Nonetheless, scientists often study potency through a metric called LD50, the lethal dose that would kill 50 per cent of a population of lab mice, as a model for how a venom might affect another mammal, humans.
But LD50 also shows why it’s hard to identify the worst venom, as illustrated by Brazilian frogs that use the head as a weapon: while the venom of a Bruno’s casque-headed frog is 25 times more lethal than the poison of a Bothrops pit viper, the snake’s fangs are more dangerous as they deliver more venom in a single bite.
One of the deadliest delivery methods belongs to cone snails, whose arsenal is typically a cocktail of 100–200 ingredients.
Like many molluscs, snails have a tongue-like organ known as the radula, which is covered in tiny teeth (denticles) and is used to scrape and lick the surface of food.
In fish-hunting cone snails that inhabit tropical coral reefs, this organ has been partly modified into the radula tooth, a harpoon that shoots from a snail’s proboscis to pierce a prey’s skin before its hypodermic needle injects chemical agents called conotoxins.
The harpoon’s backwards-pointing barbs then hold the fish in place while the slow-moving mollusc reels in its catch. This is the ‘taser-and-tether’ strategy.

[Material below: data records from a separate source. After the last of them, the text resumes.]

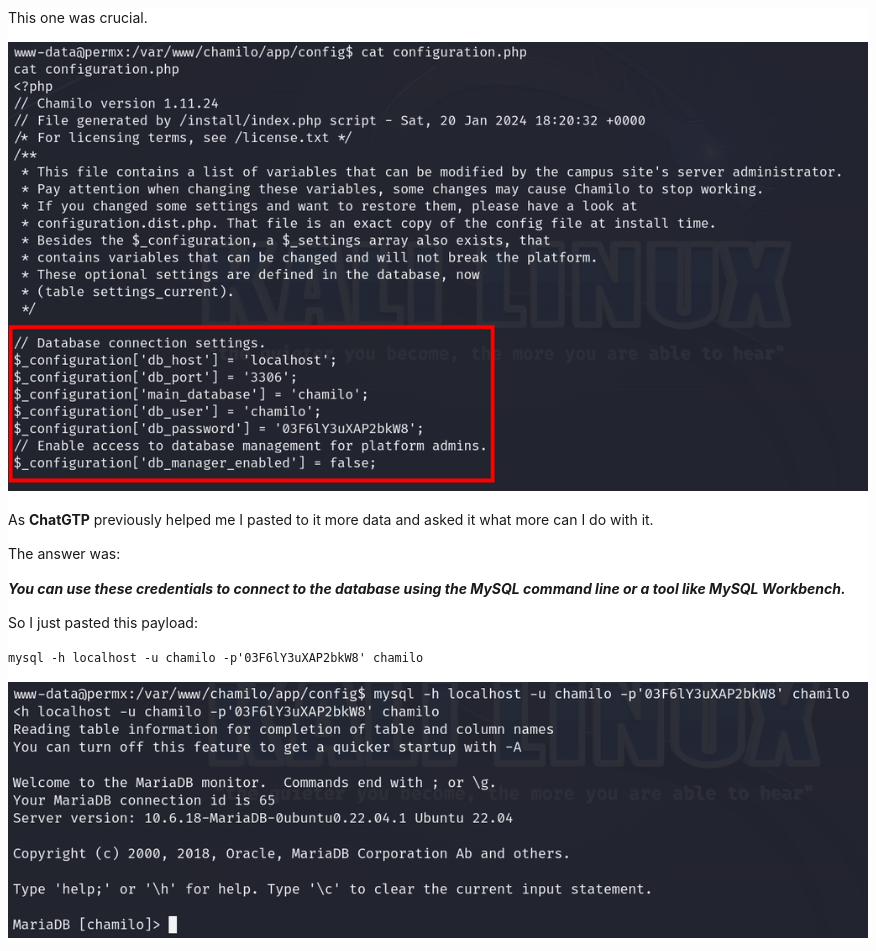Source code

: This one was crucial.

![search](./Screenshots/permxsearch2.png)

As **ChatGTP** previously helped me I pasted to it more data and asked it what more can I do with it.

The answer was:

***You can use these credentials to connect to the database using the MySQL command line or a tool like MySQL Workbench.***

So I just pasted this payload:

```
mysql -h localhost -u chamilo -p'03F6lY3uXAP2bkW8' chamilo
```

![search](./Screenshots/permxsearch3.png)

“The fish becomes immobilised in a few seconds,” says Baldomero Olivera, a neurobiologist and conotoxin expert at the University of Utah.
“So the snail just retracts its proboscis and the paralysed fish is engulfed, then the snail regurgitates the scales and bones and the harpoon, and the soft parts go into the gut and are digested.”
Snails that live on muddy or sandy bottoms of the sea are exposed to danger and employ a different strategy: hunting as ambush predators. They use the radula tooth as a stabbing or throwing spear then track down prey, mainly from smell.
The deadliest species to people, killing dozens thanks to a 70 per cent fatality rate (without medical treatment), is the geography cone snail. Its conotoxins have numerous effects on a victim’s nervous system, including disorientation and drowsiness, convulsions and coma.
“In about half-an-hour, the fish becomes immobilised,” says Baldomero. “When the fish is finally crumpled in a heap where it can’t move, then a snail will approach it, engulf it and quickly hide.
What about psychological weapons?
There’s one other kind of weapon after physical and chemical: mental ability. While most living things are limited to the body parts they’ve inherited through biological evolution, the mind can come up with new technologies and strategies within a lifetime, and then pass them on to the next generation via culture.
The most effective mental instrument is the human mind, which allowed us to do everything from inventing farming methods that turned prey into livestock to making nuclear bombs and other weapons of mass destruction.
We’re not the only animals that have harnessed the mind, however. Chimpanzees carve spears out of branches and use military tactics such as taking the high ground to do reconnaissance on an enemy, or
leaving dead bodies as an act of terror – psychological warfare.
Clearly, evolution has created an array of features for fighting and killing. Some, like the mind, are hidden. Others, like the bright bubbles produced by mantis shrimp, are visible.
They all highlight the diversity of life, what Darwin described as “endless forms most beautiful”. But as nature’s greatest weapons reveal, even beauty can be brutal.